TASK TO CARRY OUT ->
Exact copies of the lines below are the goal; any images in them are dropped.

EXCERPTED RECORDS ->
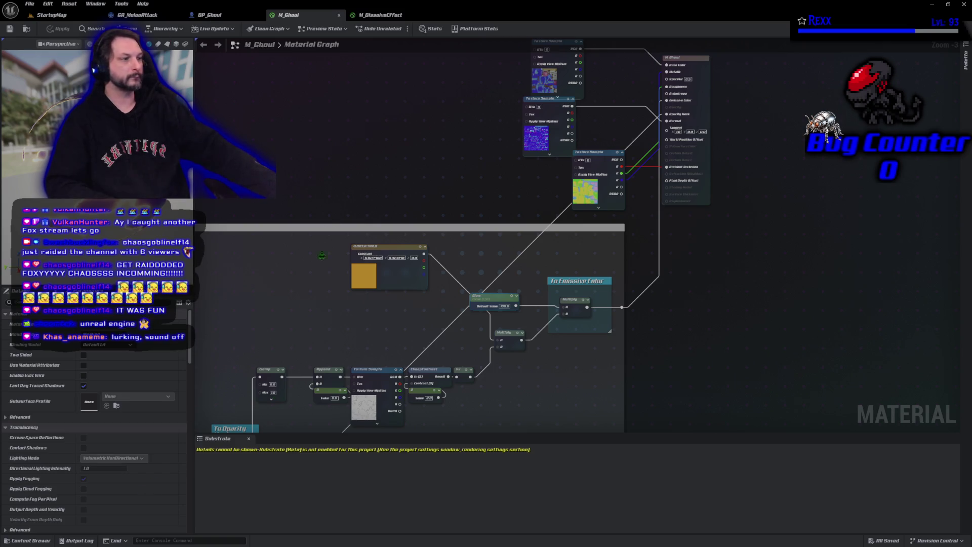
{"action": "left_click", "coordinate": [46, 540]}
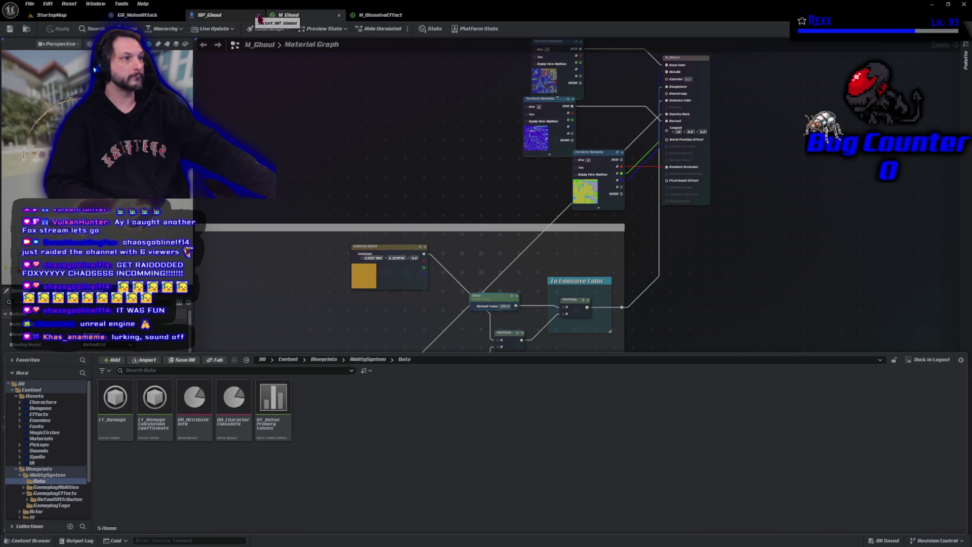
- Create a material instance from M_Ghoul in Ghoul/Materials and name it MI_GhoulDissolve
{"action": "left_click", "coordinate": [27, 30]}
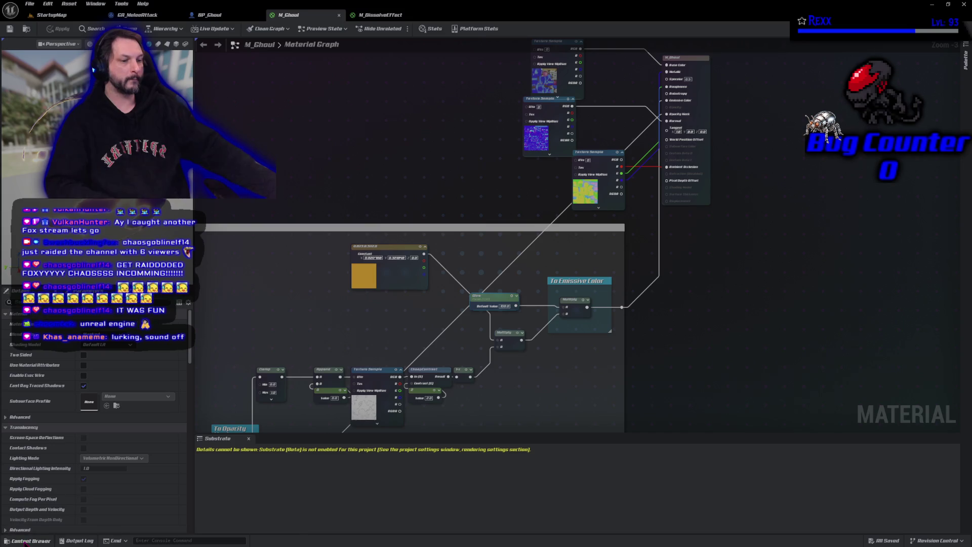
{"action": "left_click", "coordinate": [28, 541]}
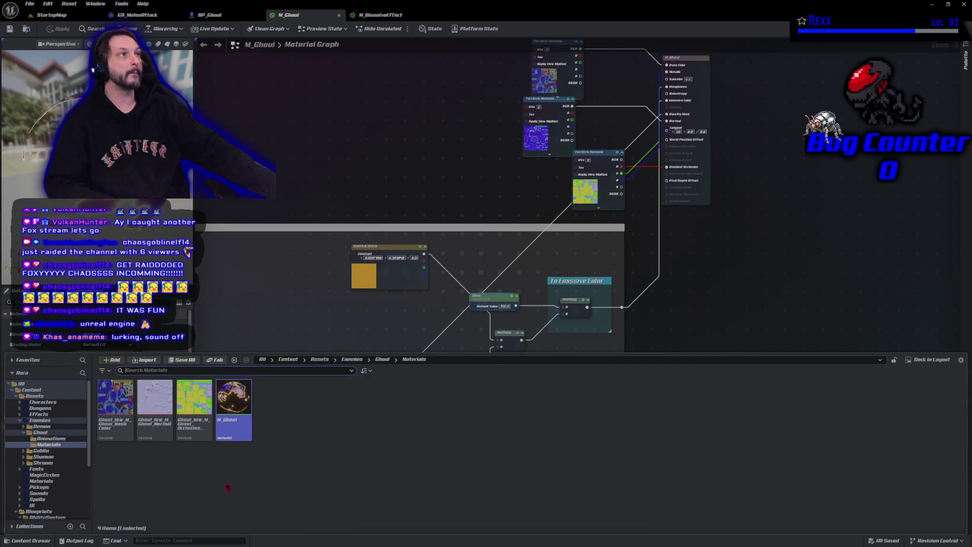
{"action": "right_click", "coordinate": [236, 435]}
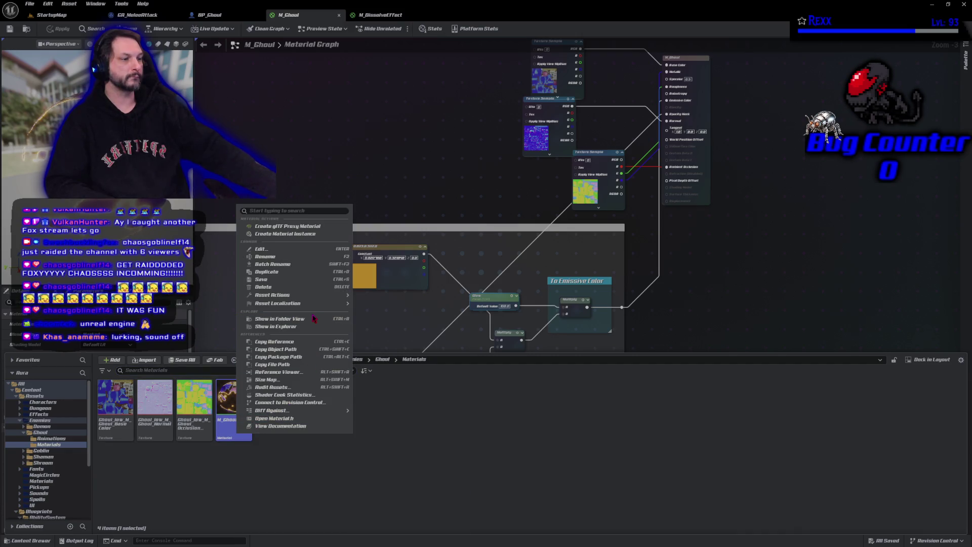
{"action": "left_click", "coordinate": [283, 234]}
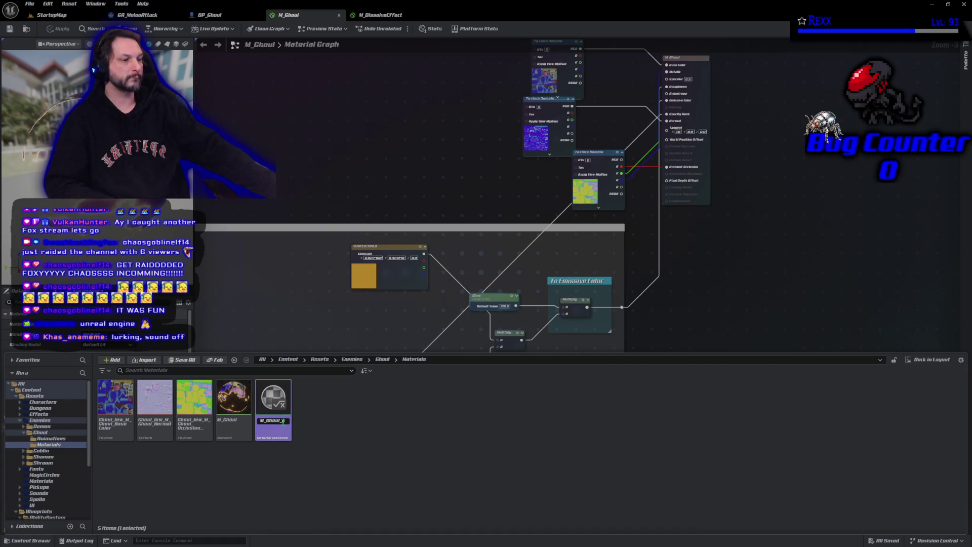
{"action": "type", "text": "MI"}
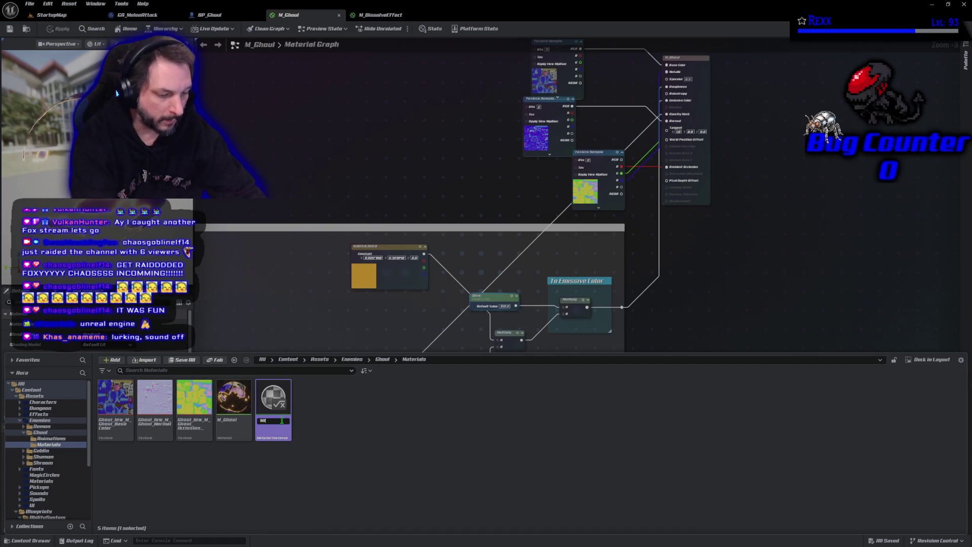
{"action": "type", "text": "_GhoulDis"}
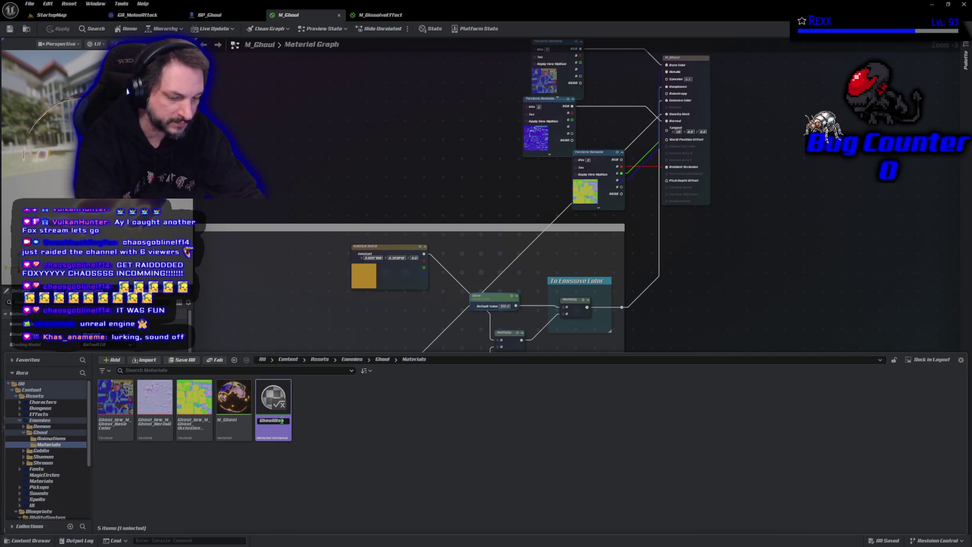
{"action": "key", "text": "Return"}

RESULT BELOW ->
{"action": "left_click", "coordinate": [46, 540]}
- Create a material instance from M_Ghoul in Ghoul/Materials and name it MI_GhoulDissolve
{"action": "left_click", "coordinate": [27, 30]}
{"action": "left_click", "coordinate": [28, 541]}
{"action": "right_click", "coordinate": [236, 435]}
{"action": "left_click", "coordinate": [283, 234]}
{"action": "type", "text": "MI"}
{"action": "type", "text": "_GhoulDis"}
{"action": "key", "text": "Return"}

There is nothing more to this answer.